Reading text:
::::

Orbital characteristics
- Epoch 16 February 2017 (JD 2457800.5)
- Uncertainty parameter 0
- Observation arc: 79.76 yr (29,134 days)
- Aphelion: 2.6241 AU
- Perihelion: 1.8697 AU
- Semi-major axis: 2.2469 AU
- Eccentricity: 0.1679
- Orbital period (sidereal): 3.37 yr (1,230 days)
- Mean anomaly: 291.18°
- Mean motion: 0° 17^{m} 33.36^{s} / day
- Inclination: 2.6809°
- Longitude of ascending node: 201.61°
- Argument of perihelion: 171.15°

Physical characteristics
- Dimensions: 4.64±0.66 km 4.87±0.34 km 5.62 km (calculated) 5.814±0.113 km 6.025±0.027 km
- Synodic rotation period: 3.5002±0.0102 h (S) 3.5298±0.0285 h (R)

::::

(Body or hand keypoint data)
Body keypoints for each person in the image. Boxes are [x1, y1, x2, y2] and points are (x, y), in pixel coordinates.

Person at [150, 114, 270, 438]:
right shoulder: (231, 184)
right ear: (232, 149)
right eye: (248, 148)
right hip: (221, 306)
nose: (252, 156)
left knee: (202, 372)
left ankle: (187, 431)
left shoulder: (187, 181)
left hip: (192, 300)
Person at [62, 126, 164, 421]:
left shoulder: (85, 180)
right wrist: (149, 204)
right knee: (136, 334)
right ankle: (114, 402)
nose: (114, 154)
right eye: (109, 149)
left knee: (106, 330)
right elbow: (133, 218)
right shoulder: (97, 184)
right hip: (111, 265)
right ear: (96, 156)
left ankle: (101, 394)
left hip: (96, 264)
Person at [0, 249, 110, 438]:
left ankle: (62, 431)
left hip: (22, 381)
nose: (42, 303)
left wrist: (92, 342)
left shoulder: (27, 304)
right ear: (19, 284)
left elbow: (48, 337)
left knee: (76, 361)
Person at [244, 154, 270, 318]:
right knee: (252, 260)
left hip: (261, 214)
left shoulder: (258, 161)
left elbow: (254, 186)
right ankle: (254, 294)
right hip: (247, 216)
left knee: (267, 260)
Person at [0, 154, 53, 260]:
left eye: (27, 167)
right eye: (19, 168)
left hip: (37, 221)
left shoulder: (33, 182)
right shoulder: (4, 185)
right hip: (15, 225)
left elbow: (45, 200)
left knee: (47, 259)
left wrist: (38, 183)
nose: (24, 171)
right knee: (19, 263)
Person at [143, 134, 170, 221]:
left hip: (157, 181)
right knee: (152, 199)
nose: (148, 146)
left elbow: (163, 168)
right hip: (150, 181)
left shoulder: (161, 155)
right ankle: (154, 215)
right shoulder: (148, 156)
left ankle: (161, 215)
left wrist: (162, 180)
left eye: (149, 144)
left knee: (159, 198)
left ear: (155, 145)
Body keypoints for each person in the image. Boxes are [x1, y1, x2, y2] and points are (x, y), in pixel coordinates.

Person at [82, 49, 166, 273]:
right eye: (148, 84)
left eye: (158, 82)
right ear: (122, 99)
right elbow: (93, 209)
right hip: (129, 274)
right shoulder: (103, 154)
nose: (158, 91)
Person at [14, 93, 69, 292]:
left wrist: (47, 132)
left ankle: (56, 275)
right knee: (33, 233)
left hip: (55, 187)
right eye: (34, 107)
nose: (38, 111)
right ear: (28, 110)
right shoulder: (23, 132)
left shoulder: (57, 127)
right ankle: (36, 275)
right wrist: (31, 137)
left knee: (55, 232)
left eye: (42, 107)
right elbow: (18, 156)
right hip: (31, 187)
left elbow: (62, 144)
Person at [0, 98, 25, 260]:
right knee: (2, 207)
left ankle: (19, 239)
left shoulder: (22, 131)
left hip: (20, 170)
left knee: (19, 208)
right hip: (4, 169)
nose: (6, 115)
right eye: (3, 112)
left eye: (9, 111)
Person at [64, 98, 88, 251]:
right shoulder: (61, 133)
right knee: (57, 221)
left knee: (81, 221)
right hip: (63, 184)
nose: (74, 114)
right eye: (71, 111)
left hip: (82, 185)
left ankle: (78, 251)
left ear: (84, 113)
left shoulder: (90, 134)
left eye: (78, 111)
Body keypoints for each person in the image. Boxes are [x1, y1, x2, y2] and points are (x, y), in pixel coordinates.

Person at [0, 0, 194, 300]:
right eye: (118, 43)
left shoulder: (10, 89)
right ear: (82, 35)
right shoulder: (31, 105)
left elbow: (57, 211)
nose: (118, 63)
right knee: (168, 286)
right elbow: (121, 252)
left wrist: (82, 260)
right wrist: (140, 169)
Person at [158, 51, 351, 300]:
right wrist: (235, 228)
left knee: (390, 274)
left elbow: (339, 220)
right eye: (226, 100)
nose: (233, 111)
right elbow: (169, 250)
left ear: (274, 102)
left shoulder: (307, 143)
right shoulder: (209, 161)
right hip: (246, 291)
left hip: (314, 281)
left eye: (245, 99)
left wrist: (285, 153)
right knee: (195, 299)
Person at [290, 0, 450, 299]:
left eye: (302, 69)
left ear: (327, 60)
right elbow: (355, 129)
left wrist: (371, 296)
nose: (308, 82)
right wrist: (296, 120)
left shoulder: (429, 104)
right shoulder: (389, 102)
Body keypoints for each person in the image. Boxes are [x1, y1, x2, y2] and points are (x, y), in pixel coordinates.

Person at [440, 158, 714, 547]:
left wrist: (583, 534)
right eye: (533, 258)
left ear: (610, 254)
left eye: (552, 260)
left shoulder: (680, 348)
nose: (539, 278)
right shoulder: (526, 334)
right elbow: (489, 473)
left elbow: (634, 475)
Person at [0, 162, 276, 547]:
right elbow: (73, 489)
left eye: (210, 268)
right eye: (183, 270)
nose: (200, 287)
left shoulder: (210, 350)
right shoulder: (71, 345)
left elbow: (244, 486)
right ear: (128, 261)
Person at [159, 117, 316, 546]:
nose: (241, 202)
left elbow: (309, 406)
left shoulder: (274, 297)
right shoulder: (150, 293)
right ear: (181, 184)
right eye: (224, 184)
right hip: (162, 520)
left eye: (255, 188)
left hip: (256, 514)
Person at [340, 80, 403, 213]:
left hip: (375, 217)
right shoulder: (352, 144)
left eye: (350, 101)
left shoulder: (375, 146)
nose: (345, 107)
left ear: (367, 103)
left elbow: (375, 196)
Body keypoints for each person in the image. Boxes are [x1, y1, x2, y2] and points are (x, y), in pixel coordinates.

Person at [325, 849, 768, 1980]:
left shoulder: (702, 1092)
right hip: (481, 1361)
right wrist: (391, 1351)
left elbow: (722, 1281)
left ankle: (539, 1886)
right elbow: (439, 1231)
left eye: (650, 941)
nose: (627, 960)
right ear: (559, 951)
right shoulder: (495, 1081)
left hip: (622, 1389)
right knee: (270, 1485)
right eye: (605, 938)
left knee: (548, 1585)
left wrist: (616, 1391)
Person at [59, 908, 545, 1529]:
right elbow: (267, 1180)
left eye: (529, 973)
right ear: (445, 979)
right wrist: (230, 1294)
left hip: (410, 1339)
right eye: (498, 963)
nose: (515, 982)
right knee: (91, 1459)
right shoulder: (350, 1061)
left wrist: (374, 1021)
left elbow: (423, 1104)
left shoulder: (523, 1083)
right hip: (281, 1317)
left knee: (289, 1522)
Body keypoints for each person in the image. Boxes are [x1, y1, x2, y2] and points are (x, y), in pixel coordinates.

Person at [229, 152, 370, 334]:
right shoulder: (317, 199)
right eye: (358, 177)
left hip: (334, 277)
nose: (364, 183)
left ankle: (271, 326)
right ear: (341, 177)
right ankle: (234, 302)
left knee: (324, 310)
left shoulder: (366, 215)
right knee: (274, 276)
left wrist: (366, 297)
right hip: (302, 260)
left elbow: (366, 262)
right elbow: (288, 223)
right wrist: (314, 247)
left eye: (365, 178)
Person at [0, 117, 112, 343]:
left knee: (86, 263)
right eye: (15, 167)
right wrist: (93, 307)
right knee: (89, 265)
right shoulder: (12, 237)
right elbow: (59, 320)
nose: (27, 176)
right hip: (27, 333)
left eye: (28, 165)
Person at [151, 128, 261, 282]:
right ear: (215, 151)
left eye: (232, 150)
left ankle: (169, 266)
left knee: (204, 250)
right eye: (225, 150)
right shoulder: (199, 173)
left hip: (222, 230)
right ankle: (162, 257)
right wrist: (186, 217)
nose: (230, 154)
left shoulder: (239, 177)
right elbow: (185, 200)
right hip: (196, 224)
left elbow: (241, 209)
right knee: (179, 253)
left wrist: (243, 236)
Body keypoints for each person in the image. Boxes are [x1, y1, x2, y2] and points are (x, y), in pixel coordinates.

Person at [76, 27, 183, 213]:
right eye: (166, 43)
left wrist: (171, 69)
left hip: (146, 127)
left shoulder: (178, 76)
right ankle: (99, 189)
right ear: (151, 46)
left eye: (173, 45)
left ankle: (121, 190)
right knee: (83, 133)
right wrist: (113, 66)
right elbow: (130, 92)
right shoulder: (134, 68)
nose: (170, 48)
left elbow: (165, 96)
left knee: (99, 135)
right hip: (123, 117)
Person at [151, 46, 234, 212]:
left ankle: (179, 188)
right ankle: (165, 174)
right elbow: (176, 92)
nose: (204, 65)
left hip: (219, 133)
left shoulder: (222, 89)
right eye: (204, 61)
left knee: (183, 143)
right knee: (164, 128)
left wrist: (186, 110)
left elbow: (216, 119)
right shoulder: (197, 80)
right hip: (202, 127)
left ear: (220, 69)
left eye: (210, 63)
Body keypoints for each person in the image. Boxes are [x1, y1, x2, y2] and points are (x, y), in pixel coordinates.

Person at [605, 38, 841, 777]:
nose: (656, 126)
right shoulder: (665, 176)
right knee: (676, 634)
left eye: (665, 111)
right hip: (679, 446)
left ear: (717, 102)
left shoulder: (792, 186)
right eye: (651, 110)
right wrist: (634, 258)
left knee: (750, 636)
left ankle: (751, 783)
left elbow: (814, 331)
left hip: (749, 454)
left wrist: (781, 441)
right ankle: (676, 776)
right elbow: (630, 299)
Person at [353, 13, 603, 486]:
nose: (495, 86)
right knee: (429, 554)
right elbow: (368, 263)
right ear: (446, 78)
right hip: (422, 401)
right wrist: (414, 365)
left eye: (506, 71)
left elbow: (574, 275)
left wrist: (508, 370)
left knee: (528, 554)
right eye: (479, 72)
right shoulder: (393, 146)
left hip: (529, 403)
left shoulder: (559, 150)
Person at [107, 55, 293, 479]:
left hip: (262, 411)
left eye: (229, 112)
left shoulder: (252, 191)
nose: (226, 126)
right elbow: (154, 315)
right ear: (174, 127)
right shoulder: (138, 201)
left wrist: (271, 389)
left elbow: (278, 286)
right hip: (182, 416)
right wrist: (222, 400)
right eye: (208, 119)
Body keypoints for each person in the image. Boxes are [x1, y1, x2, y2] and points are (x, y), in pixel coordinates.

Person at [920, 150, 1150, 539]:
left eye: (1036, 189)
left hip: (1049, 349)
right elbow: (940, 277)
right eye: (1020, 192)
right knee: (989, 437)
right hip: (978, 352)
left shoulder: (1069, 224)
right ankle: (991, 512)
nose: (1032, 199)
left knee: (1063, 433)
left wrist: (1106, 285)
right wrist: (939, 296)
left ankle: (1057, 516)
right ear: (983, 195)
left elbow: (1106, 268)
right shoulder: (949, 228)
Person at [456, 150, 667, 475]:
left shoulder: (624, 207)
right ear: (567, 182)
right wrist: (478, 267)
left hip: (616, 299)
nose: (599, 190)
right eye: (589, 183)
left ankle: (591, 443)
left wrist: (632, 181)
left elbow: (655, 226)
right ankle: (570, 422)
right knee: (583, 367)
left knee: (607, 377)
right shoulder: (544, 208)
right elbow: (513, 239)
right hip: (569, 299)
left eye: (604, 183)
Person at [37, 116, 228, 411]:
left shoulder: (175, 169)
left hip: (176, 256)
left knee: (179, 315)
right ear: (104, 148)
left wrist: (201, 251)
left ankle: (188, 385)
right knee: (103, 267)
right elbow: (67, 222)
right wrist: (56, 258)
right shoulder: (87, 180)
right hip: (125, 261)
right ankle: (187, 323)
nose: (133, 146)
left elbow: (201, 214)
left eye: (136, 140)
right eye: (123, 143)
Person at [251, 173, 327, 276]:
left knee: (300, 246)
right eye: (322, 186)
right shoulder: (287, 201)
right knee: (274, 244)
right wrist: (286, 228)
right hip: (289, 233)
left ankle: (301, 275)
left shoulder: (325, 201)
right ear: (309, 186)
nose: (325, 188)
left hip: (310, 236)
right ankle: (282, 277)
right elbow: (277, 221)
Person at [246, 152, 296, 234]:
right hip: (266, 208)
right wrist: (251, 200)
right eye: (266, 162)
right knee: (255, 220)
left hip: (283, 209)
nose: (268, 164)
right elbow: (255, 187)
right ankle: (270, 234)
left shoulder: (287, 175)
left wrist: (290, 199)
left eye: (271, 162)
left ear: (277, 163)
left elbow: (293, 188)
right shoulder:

::::

Exercise objective:
In the asteroid data, what is the orbital period (sidereal)?

The answer:
3.37 years (1,230 days)